▶ **Goal of the exercise**: Output every entry below word for word, without its pictures.

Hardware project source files
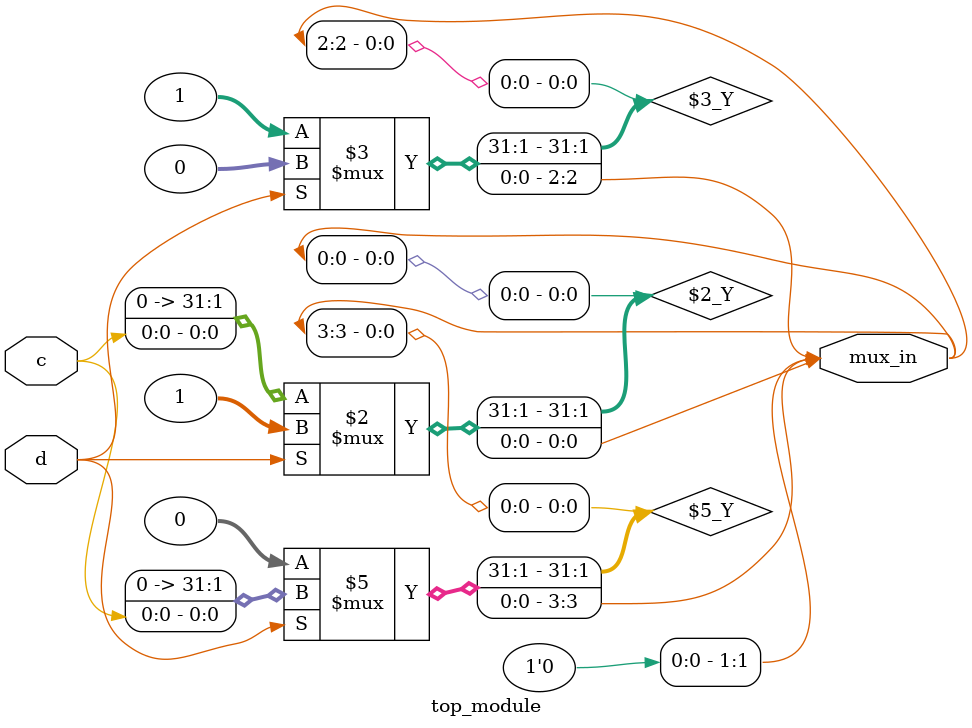
<source format=v>
module top_module (
    input c,
    input d,
    output [3:0] mux_in
); 
    assign mux_in[0] = d ? 1: c;
    assign mux_in[1] = 0;
    assign mux_in[2] = d ? 0 : 1;
    assign mux_in[3] = d ? c : 0;

endmodule


</source>
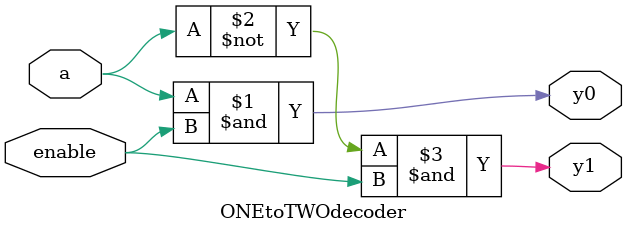
<source format=sv>
`timescale 1ns / 1ps


module ONEtoTWOdecoder(y0,y1,a,enable);
    input logic a, enable;
    output logic y0, y1;
    
    assign y0 = a & enable;
    assign y1 = ~a & enable;
endmodule

</source>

▶ **Your response**:
<source format=v>
module top_module (
    input c,
    input d,
    output [3:0] mux_in
); 
    assign mux_in[0] = d ? 1: c;
    assign mux_in[1] = 0;
    assign mux_in[2] = d ? 0 : 1;
    assign mux_in[3] = d ? c : 0;

endmodule


</source>
<source format=sv>
`timescale 1ns / 1ps


module ONEtoTWOdecoder(y0,y1,a,enable);
    input logic a, enable;
    output logic y0, y1;
    
    assign y0 = a & enable;
    assign y1 = ~a & enable;
endmodule

</source>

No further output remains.